On an NFS client, the user can obtain access to Snapshot copies.
The following illustration shows the directory structure on an NFS client with the vol0 volume named toaster mounted on the /n/toaster directory:
In this example, the user can obtain access to Snapshot copies in the /n/toaster/.snapshot directory. Notice that the .snapshot directory is shown only at the mountpoint, although it actually exists in every directory in the tree. The user, however, can only see the .snapshot directory at the mountpoint. That is, the .snapshot directory is accessible by name in each directory, but is only seen in the output of the ls command at the mountpoint.

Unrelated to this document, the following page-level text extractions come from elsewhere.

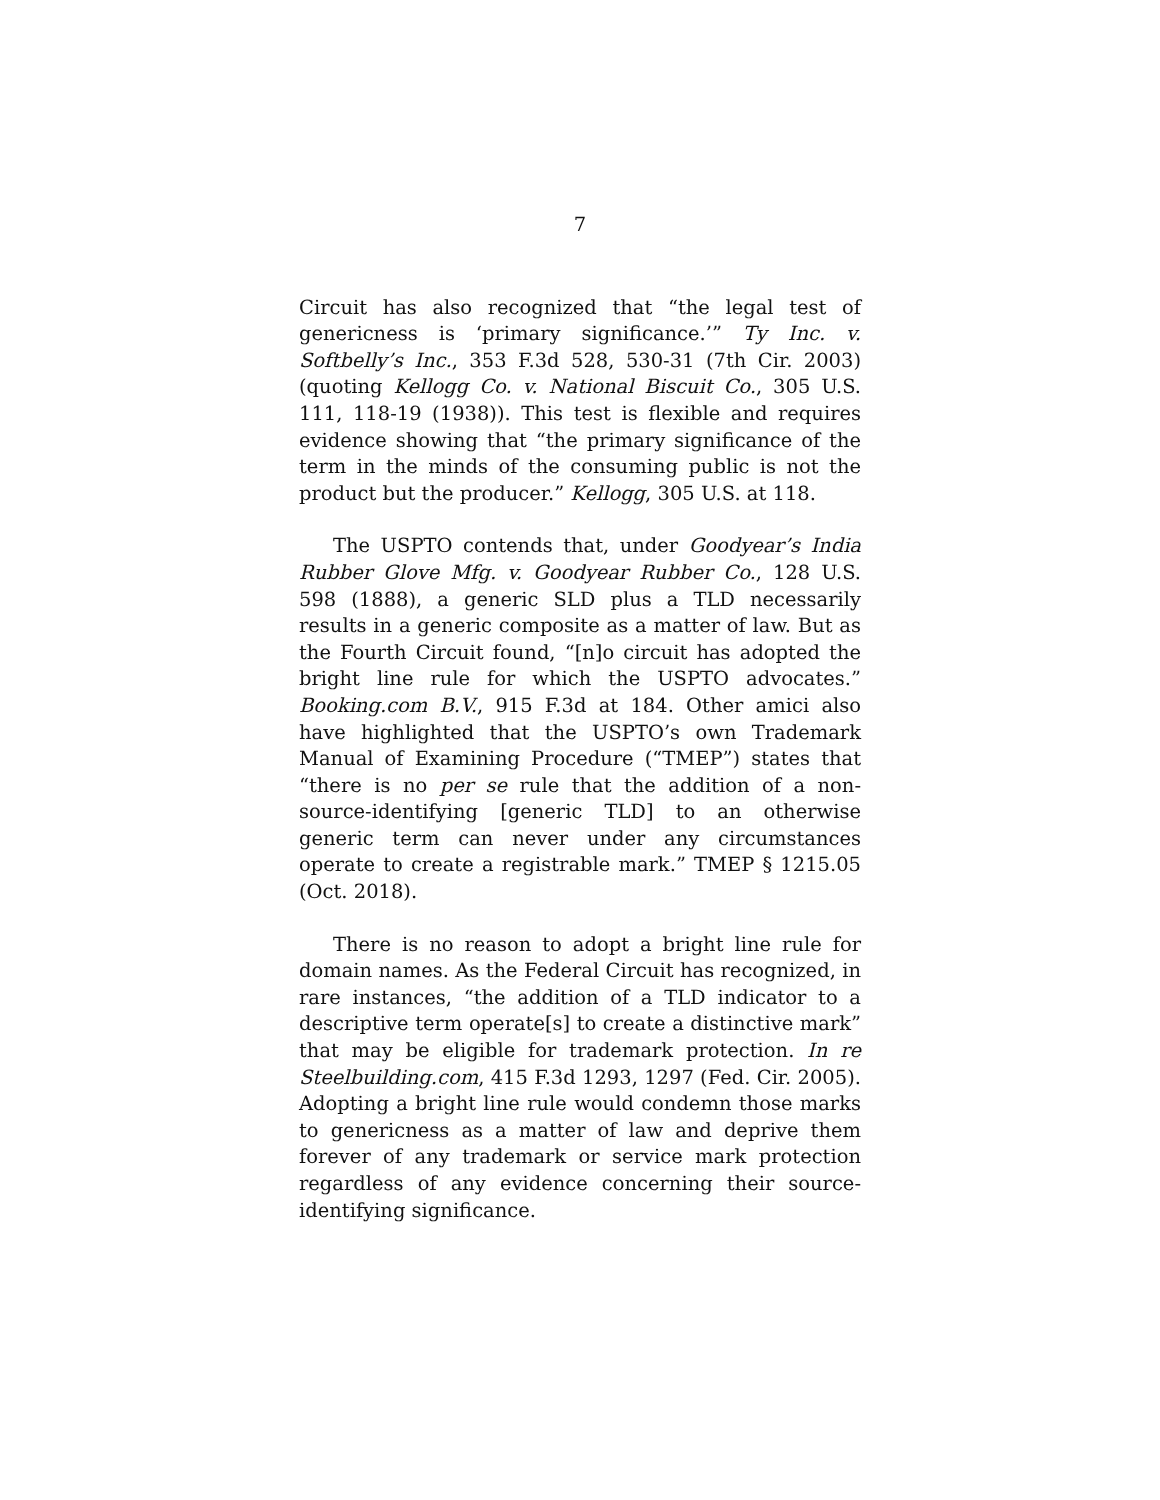7
Circuit has also recognized that “the legal test of genericness is ‘primary significance.’” Ty Inc. v. Softbelly’s Inc., 353 F.3d 528, 530-31 (7th Cir. 2003) (quoting Kellogg Co. v. National Biscuit Co., 305 U.S. 111, 118-19 (1938)). This test is flexible and requires evidence showing that “the primary significance of the term in the minds of the consuming public is not the product but the producer.” Kellogg, 305 U.S. at 118.
The USPTO contends that, under Goodyear’s India Rubber Glove Mfg. v. Goodyear Rubber Co., 128 U.S. 598 (1888), a generic SLD plus a TLD necessarily results in a generic composite as a matter of law. But as the Fourth Circuit found, “[n]o circuit has adopted the bright line rule for which the USPTO advocates.” Booking.com B.V., 915 F.3d at 184. Other amici also have highlighted that the USPTO’s own Trademark Manual of Examining Procedure (“TMEP”) states that “there is no per se rule that the addition of a non-source-identifying [generic TLD] to an otherwise generic term can never under any circumstances operate to create a registrable mark.” TMEP § 1215.05 (Oct. 2018).
There is no reason to adopt a bright line rule for domain names. As the Federal Circuit has recognized, in rare instances, “the addition of a TLD indicator to a descriptive term operate[s] to create a distinctive mark” that may be eligible for trademark protection. In re Steelbuilding.com, 415 F.3d 1293, 1297 (Fed. Cir. 2005). Adopting a bright line rule would condemn those marks to genericness as a matter of law and deprive them forever of any trademark or service mark protection regardless of any evidence concerning their source-identifying significance.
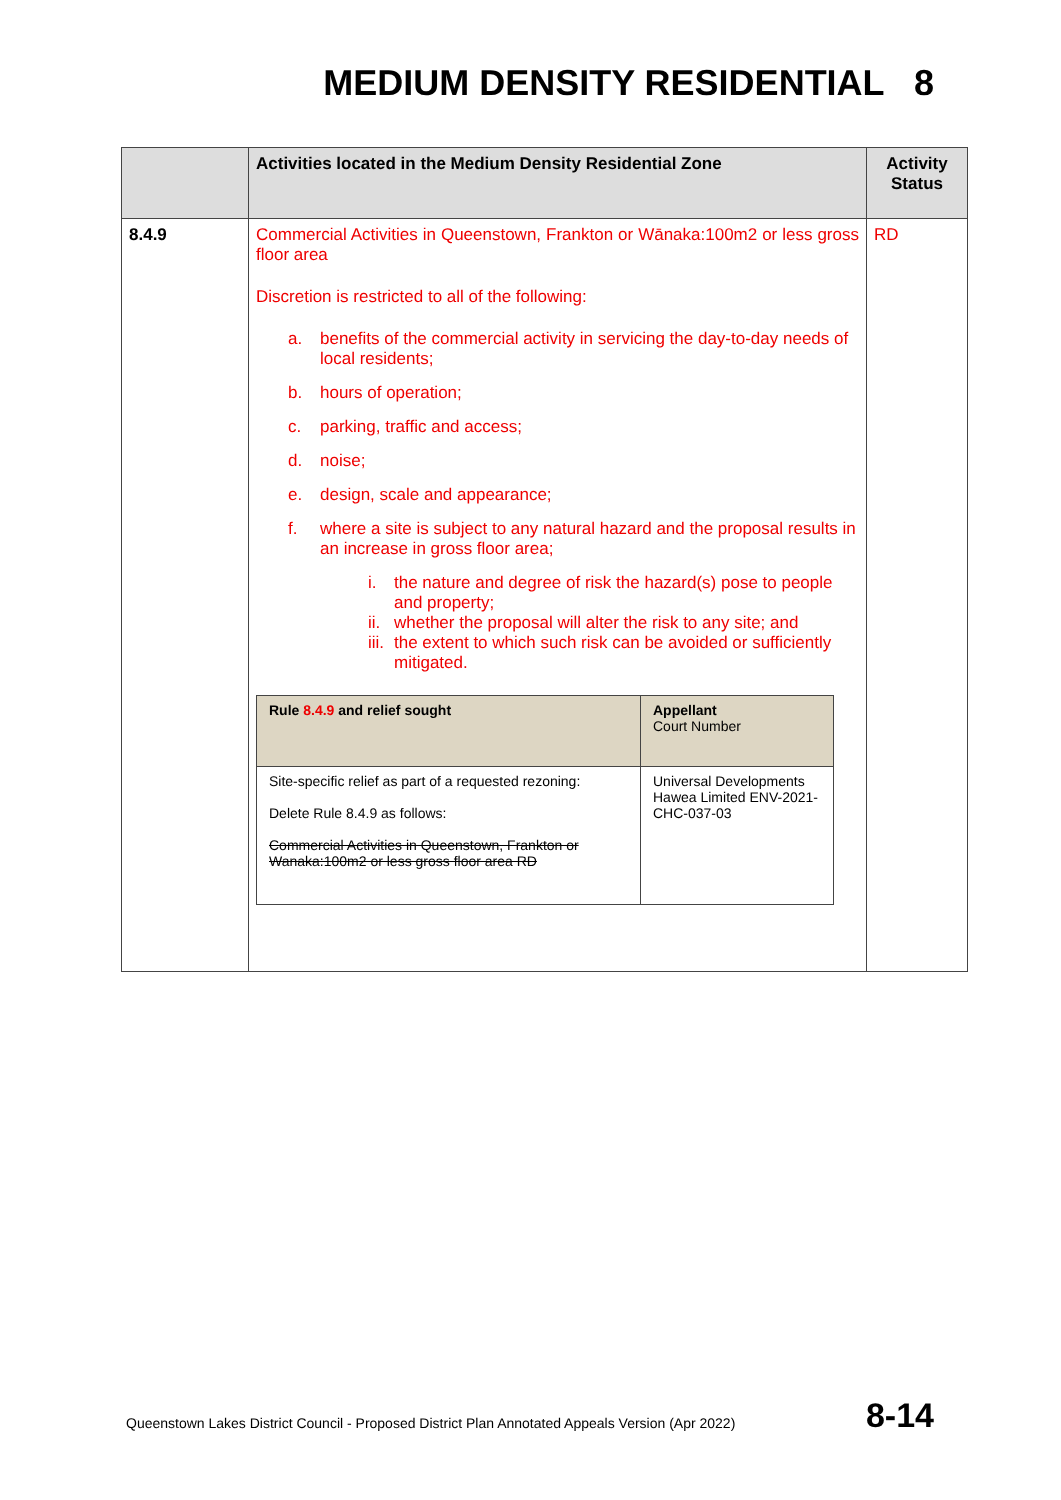MEDIUM DENSITY RESIDENTIAL 8
| | Activities located in the Medium Density Residential Zone | Activity Status |
| --- | --- | --- |
| 8.4.9 | Commercial Activities in Queenstown, Frankton or Wānaka:100m2 or less gross floor area Discretion is restricted to all of the following: a. benefits of the commercial activity in servicing the day-to-day needs of local residents; b. hours of operation; c. parking, traffic and access; d. noise; e. design, scale and appearance; f. where a site is subject to any natural hazard and the proposal results in an increase in gross floor area; i. the nature and degree of risk the hazard(s) pose to people and property; ii. whether the proposal will alter the risk to any site; and iii. the extent to which such risk can be avoided or sufficiently mitigated. / Rule 8.4.9 and relief sought / Appellant Court Number / / --- / --- / / Site-specific relief as part of a requested rezoning: Delete Rule 8.4.9 as follows: Commercial Activities in Queenstown, Frankton or Wanaka:100m2 or less gross floor area RD / Universal Developments Hawea Limited ENV-2021-CHC-037-03 / | RD |
Queenstown Lakes District Council - Proposed District Plan Annotated Appeals Version (Apr 2022)
8-14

systemA> ls -a . .. .snapshot dir1 dir2
systemA> cd dir1 systemA> ls -a . .. file1 file2
systemA> ls .snapshot hourly.0 hourly.4 nightly.0 nightly.4 hourly.1 hourly.5 nightly.1 nightly.5 hourly.2 hourly.6 nightly.2 weekly.0 hourly.3 hourly.7 nightly.3 weekly.1
If the .snapshot directory entry appeared in every directory, it would cause many commands to work improperly. For instance, all recursive commands for deleting files would fail because everything below the .snapshot directory is read-only. The recursive commands would copy everything in the Snapshot copies as well as files in the active file system. A find command would generate a list much longer than expected.